Image comparison data

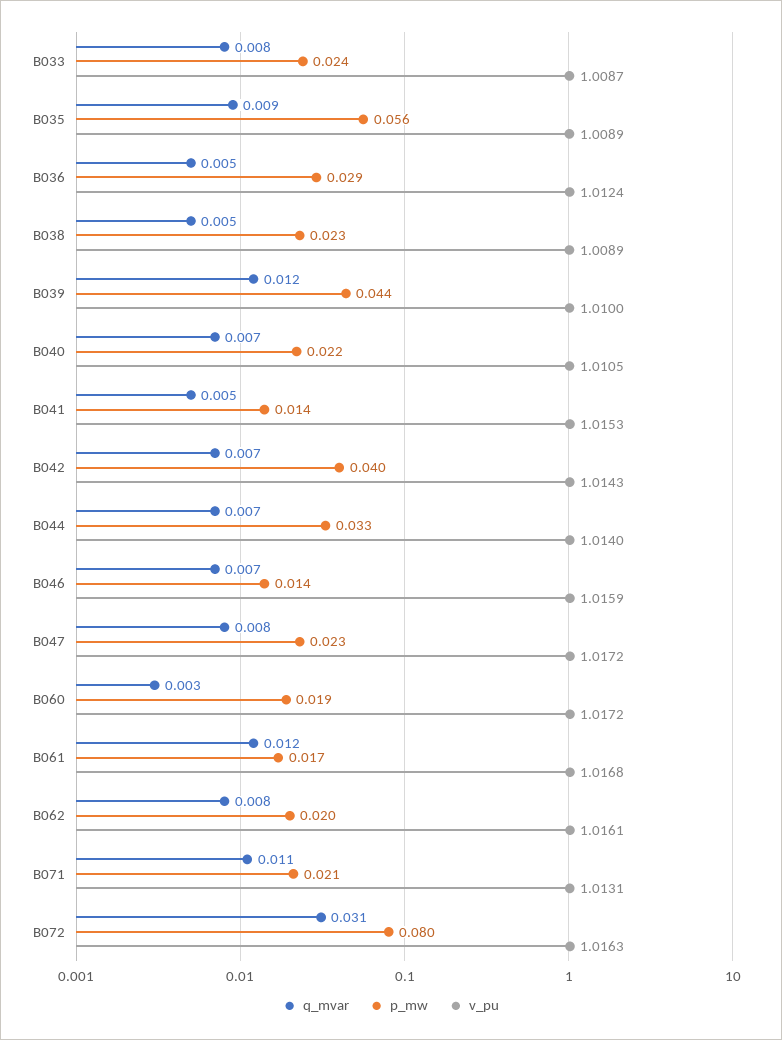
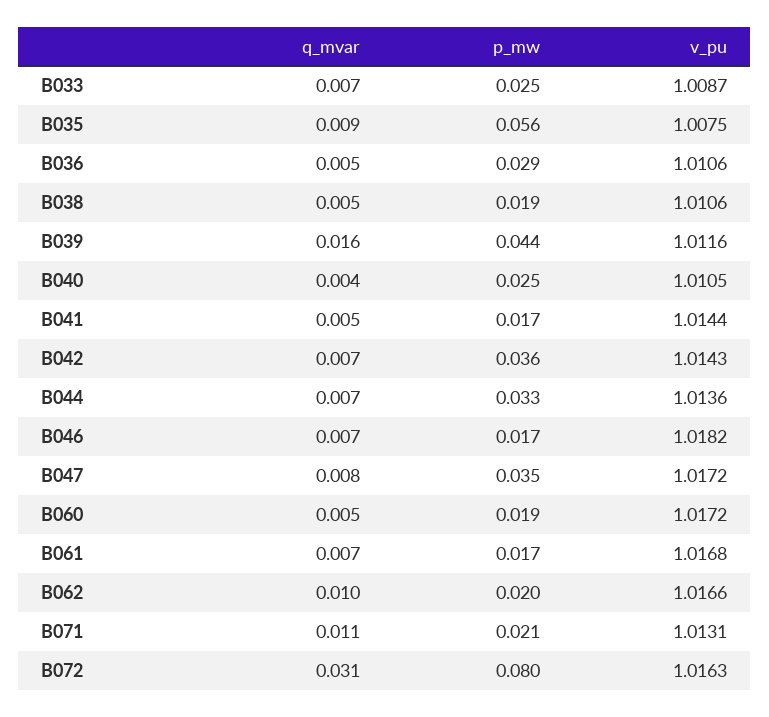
q_mvar, B033: 0.008 -> 0.007
p_mw, B033: 0.024 -> 0.025
v_pu, B035: 1.0089 -> 1.0075
v_pu, B036: 1.0124 -> 1.0106
p_mw, B038: 0.023 -> 0.019
v_pu, B038: 1.0089 -> 1.0106
q_mvar, B039: 0.012 -> 0.016
v_pu, B039: 1.01 -> 1.0116
q_mvar, B040: 0.007 -> 0.004
p_mw, B040: 0.022 -> 0.025
p_mw, B041: 0.014 -> 0.017
v_pu, B041: 1.0153 -> 1.0144
p_mw, B042: 0.04 -> 0.036
v_pu, B044: 1.014 -> 1.0136
p_mw, B046: 0.014 -> 0.017
v_pu, B046: 1.0159 -> 1.0182
p_mw, B047: 0.023 -> 0.035
q_mvar, B060: 0.003 -> 0.005
q_mvar, B061: 0.012 -> 0.007
q_mvar, B062: 0.008 -> 0.01
v_pu, B062: 1.0161 -> 1.0166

Task brief: Transcribe each record exactly as it stands, setting aside any pictures.

Solution for this exercise:
q_mvar, B033: 0.008 -> 0.007
p_mw, B033: 0.024 -> 0.025
v_pu, B035: 1.0089 -> 1.0075
v_pu, B036: 1.0124 -> 1.0106
p_mw, B038: 0.023 -> 0.019
v_pu, B038: 1.0089 -> 1.0106
q_mvar, B039: 0.012 -> 0.016
v_pu, B039: 1.01 -> 1.0116
q_mvar, B040: 0.007 -> 0.004
p_mw, B040: 0.022 -> 0.025
p_mw, B041: 0.014 -> 0.017
v_pu, B041: 1.0153 -> 1.0144
p_mw, B042: 0.04 -> 0.036
v_pu, B044: 1.014 -> 1.0136
p_mw, B046: 0.014 -> 0.017
v_pu, B046: 1.0159 -> 1.0182
p_mw, B047: 0.023 -> 0.035
q_mvar, B060: 0.003 -> 0.005
q_mvar, B061: 0.012 -> 0.007
q_mvar, B062: 0.008 -> 0.01
v_pu, B062: 1.0161 -> 1.0166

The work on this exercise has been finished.